The Bradys: Carol’s grandson steals her business cards and sticks them in the spokes of Bobby’s wheelchair.
Married…With Children: By committing felonies
Thirtysomething: Ethan plays with a forbidden toy rocket.
The Flintstones: They don’t.

How They’re Punished

The Brady Bunch: ”It’s not what you did, honey — it’s that you couldn’t come to us.”
The Bradys ”Next time, ask.”
Married…With Children: By the authorities
Thirtysomething: It blows up in his face.
The Flintstones: They’re not.

What Family Does For Fun
The Brady Bunch: Takes special three-part vacations to Hawaii and the Grand Canyon
The Bradys: Has flashbacks
Married…With Children: Exchanges insults
Thirtysomething: Talks
The Flintstones: Attends showings of The Monster at the Bedrock Drive-In

Unsolved Mysteries
The Brady Bunch: How exactly did Carol’s first husband and Mike’s first wife die?
The Bradys: What’s with Marcia’s new face and Bobby’s blonde hair
Married…With Children: What kind of hair spray does Peg use?
Thirtysomething: Why did Nancy take Elliot back? What do Gary and Susanna see in each other?
The Flintstones: How does Barney’s shirt stay on if he has no shoulders? Where do Fred and Wilma plug in their TV?

Worst Behavior
The Brady Bunch: The Brady children once made Alice feel under-appreciated.

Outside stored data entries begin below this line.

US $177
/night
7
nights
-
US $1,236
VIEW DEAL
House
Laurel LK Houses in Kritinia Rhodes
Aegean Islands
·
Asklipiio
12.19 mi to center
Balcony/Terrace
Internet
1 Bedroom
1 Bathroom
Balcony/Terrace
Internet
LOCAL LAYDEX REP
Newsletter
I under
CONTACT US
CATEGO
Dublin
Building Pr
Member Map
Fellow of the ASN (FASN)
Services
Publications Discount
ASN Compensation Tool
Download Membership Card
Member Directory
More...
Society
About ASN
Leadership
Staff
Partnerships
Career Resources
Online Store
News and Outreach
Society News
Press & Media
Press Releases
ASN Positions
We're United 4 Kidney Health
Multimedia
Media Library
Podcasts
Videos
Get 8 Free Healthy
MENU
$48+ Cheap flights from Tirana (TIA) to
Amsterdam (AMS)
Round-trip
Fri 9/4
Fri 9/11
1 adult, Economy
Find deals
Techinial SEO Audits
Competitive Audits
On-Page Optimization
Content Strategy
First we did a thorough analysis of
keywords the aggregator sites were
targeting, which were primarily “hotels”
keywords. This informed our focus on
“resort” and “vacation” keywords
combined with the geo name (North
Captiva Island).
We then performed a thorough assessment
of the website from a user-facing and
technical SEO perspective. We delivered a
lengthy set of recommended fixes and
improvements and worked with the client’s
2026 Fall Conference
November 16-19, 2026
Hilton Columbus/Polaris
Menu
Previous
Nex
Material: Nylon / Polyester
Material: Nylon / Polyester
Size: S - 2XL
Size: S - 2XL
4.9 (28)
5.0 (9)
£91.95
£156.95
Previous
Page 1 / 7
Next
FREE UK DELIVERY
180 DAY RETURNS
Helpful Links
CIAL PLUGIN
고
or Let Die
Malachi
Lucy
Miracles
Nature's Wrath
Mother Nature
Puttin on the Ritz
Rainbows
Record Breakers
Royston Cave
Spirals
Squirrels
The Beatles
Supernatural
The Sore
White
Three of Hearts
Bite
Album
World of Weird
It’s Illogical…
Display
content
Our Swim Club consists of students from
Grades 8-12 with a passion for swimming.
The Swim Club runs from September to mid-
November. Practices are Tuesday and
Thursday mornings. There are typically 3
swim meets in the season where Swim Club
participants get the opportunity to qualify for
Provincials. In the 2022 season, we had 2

The Bradys: Marcia’s son Mickey watches Bobby’s car-crash tape for fun.
Married…With Children: The Bundy’s kill their neighbor’s dog.
Thirtysomething: Elliot has an affair and talks about it.
The Flintstones: Characters don’t wear under-clothes.

Best Reason To Watch
The Brady Bunch: This is what life should be.
The Bradys: They’re all grown-ups now!
Married…With Children: Terry Rakolta hates it.
Thirtysomething (Tie) This is your life. This isn’t your life.
The Flintstones: This is what life might have been.

Best Reason Not To Watch
The Brady Bunch: Blurred vision from rerun overdoses.
The Bradys: You’re all grown-ups now.
Married…With Children: She has a point.
Thirtysomething: After a while, you think it’s real.